Dejó correr el agua en la bañera.
Se quitó la venda sucia del dedo. La herida tenía un aspecto aceptable. Apenas quedaría una raya roja como cicatriz. Dobló el dedo. No le dolía.
Se bañó, jugó con los dedos de sus pies que asomaban por la espuma, se afeitó y se cortó las uñas. De vez en cuando salía sigiloso del cuarto de baño creyendo haber oído un ruido y dejaba huellas húmedas sobre el parqué.
A mediodía dio una vuelta por la ciudad con el Spider lleno de raspones. No se topó con gente. En cada cruce tocaba el claxon, más bien por conciencia del deber.

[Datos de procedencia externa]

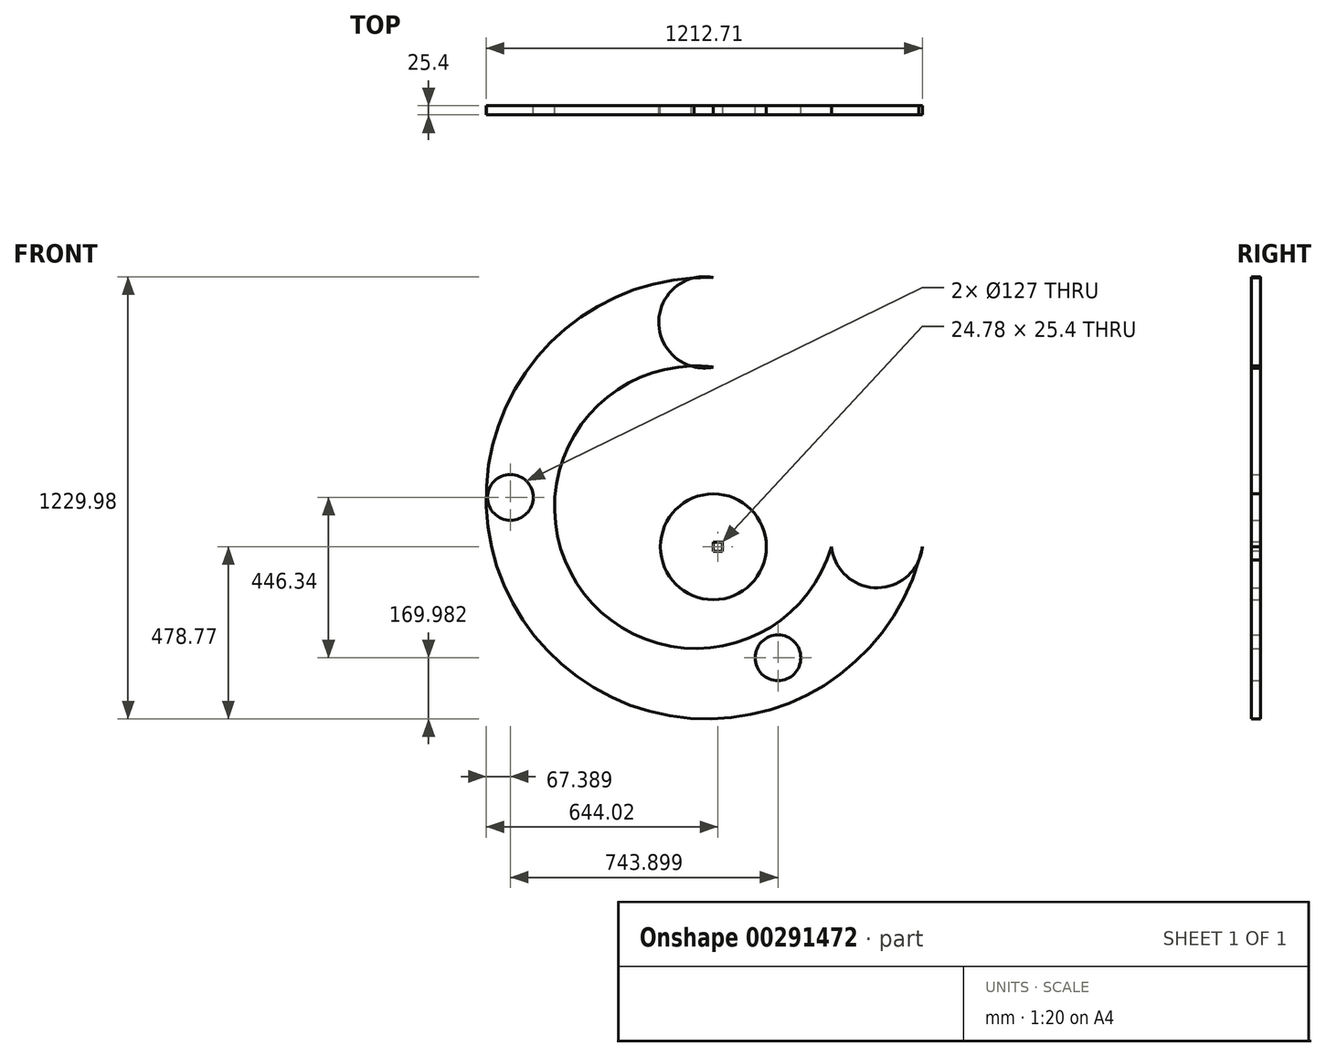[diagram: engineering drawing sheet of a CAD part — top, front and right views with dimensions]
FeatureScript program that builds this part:
annotation { "Feature Type Name" : "Feature", "Feature Type Description" : "" }
export const myFeature = defineFeature(function(context is Context, id is Id, definition is map)
    precondition{}
    {
        {
            var Q0;
            Q0=qCreatedBy(makeId("Front.planeOp"),FACE);
            var sketch = newSketch(context, id + "F0", { "sketchPlane" : qUnion([Q0])});
            skArc(sketch, "E0", {"start": v(0, 748.74) * mm, "mid": v(-502.72, -241.26) * mm, "end": v(581.08, 0) * mm});
            skArc(sketch, "E1", {"start": v(0, 499.68) * mm, "mid": v(-376.92, -105.85) * mm, "end": v(328.44, 0) * mm});
            skCircle(sketch, "E2", {"center": v(0, 0) * mm, "radius": 147.18 * mm});
            skCircle(sketch, "E3", {"center": v(-564.24, 137.55) * mm, "radius": 63.5 * mm});
            skCircle(sketch, "E4", {"center": v(179.66, -308.79) * mm, "radius": 63.5 * mm});
            skArc(sketch, "E5", {"start": v(328.44, 0) * mm, "mid": v(454.76, -113.9) * mm, "end": v(581.08, 0) * mm});
            skArc(sketch, "E6", {"start": v(0, 748.74) * mm, "mid": v(-151.9, 624.2) * mm, "end": v(0, 499.68) * mm});
            skSolve(sketch);
        }
        {
            var Q0;
            Q0 = qSketchRegion(id + "F0", true);
            extrude(context, id + "F1", {"entities" : qUnion([Q0]), "depth" : 25.4 * mm});
        }
        {
            var Q0;
            Q0=qCreatedBy(makeId("Top.planeOp"),FACE);
            var sketch = newSketch(context, id + "F2", { "sketchPlane" : qUnion([Q0])});
            skLineSegment(sketch, "E7", {"start": v(24.78, 0) * mm, "end": v(24.78, -25.41) * mm});
            skLineSegment(sketch, "E8", {"start": v(24.78, -25.41) * mm, "end": v(13.86, -25.41) * mm});
            skLineSegment(sketch, "E9", {"start": v(13.86, -25.41) * mm, "end": v(13.86, -42.42) * mm});
            skLineSegment(sketch, "E10", {"start": v(13.86, -42.42) * mm, "end": v(0, -42.42) * mm});
            skLineSegment(sketch, "E11", {"start": v(0, -42.42) * mm, "end": v(0, 0) * mm});
            skLineSegment(sketch, "E12", {"start": v(0, 0) * mm, "end": v(24.78, 0) * mm});
            skSolve(sketch);
        }
        {
            var Q0;
            Q0 = qSketchRegion(id + "F2", true);
            extrude(context, id + "F3", {"entities" : qUnion([Q0]), "operationType" : NewBodyOperationType.REMOVE, "endBound" : BoundingType.SYMMETRIC, "oppositeDirection" : true, "depth" : 25.4 * mm});
        }
    });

Dudaba que se pudiera conseguir una palanqueta en una tienda corriente de materiales de construcción, pero eso no le impidió demoler con el Spider las puertas de entrada de cristal de algunos mercados. Tampoco se apeó para buscar la palanqueta. Era una sensación extraña viajar en coche por los pasillos donde habitualmente hombres silenciosos que se ponían gafas de cerca para leer las etiquetas empujaban con manos anchas carros de la compra.
Necesito algo más sólido, pensó cuando, tras la cuarta ronda, examinó el frontal del Spider.

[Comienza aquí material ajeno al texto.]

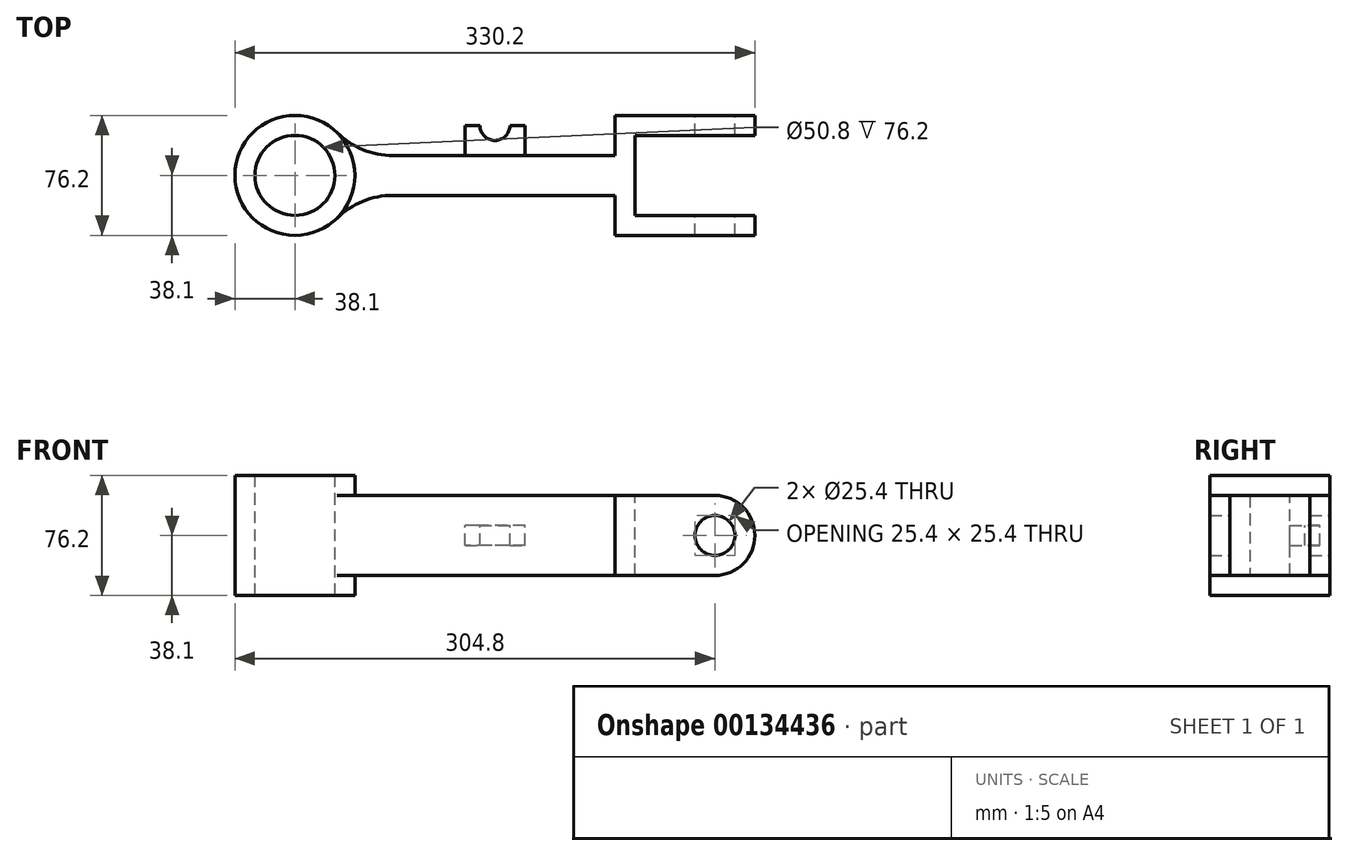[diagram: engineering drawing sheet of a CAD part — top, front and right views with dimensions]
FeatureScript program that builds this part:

Halló lo que buscaba en una tienda de herramientas de olor enrarecido y aspecto anticuado ubicada cerca del Volkstheater. No pudo evitar pensar que años antes, cuando se conocieron, Marie vivía cerca de allí. Sumido en sus recuerdos, cargó la palanqueta en el coche. Al cerrar la puerta del copiloto, oyó un rumor a su espalda. Sonó como si golpeasen un trozo de madera contra otro.
Se quedó rígido, incapaz de volverse.
Presentía que había alguien, aunque sabía que no. Y le atormentaba pensar que ambas posibilidades fueran ciertas.
Se giró. No había nadie.
Le costó un rato descubrir una armería, pero la de Lerchenfelder Gürtel colmaba todos los deseos. En las paredes colgaban escopetas de todos los tipos y tamaños. En las vitrinas se exponían revólveres y pistolas. Tenía cuchillos e incluso estrellas para lanzar, un spray lacrimógeno de esos que llevan las señoras en el bolso en el mostrador, y en los armarios, más al fondo, arcos deportivos y ballestas. Había trajes protectores, de combate, de camuflaje, máscaras antigás, aparatos de radio y otros utensilios.
Conocía bien las armas. En la mili le habían dado a elegir entre hacer el servicio militar normal o comprometerse por quince meses. En este último caso le dejarían escoger la unidad a que lo destinarían después de la instrucción básica. No dudó ni un segundo. No le gustaba hacer marchas, y todo le parecía bien con tal de librarse de la Infantería. Así que primero se convirtió en chófer, después en artificiero. Durante dos meses provocó avalanchas con dinamita en los montes del Tirol.
Recorrió la tienda. En el fondo, no soportaba las armas. Aborrecía cualquier tipo de ruido. En los últimos años había pasado la noche de fin de año con Marie, Werner y la novia de éste, Simone, en una cabaña alpina. Pero había situaciones en las que poseer un arma tenía sus ventajas. No un fusil cualquiera. La mejor escopeta del mundo, al menos desde un punto de vista psicológico, era la corredera. Cuando alguien había oído cargar esa arma, no olvidaba ese sonido jamás.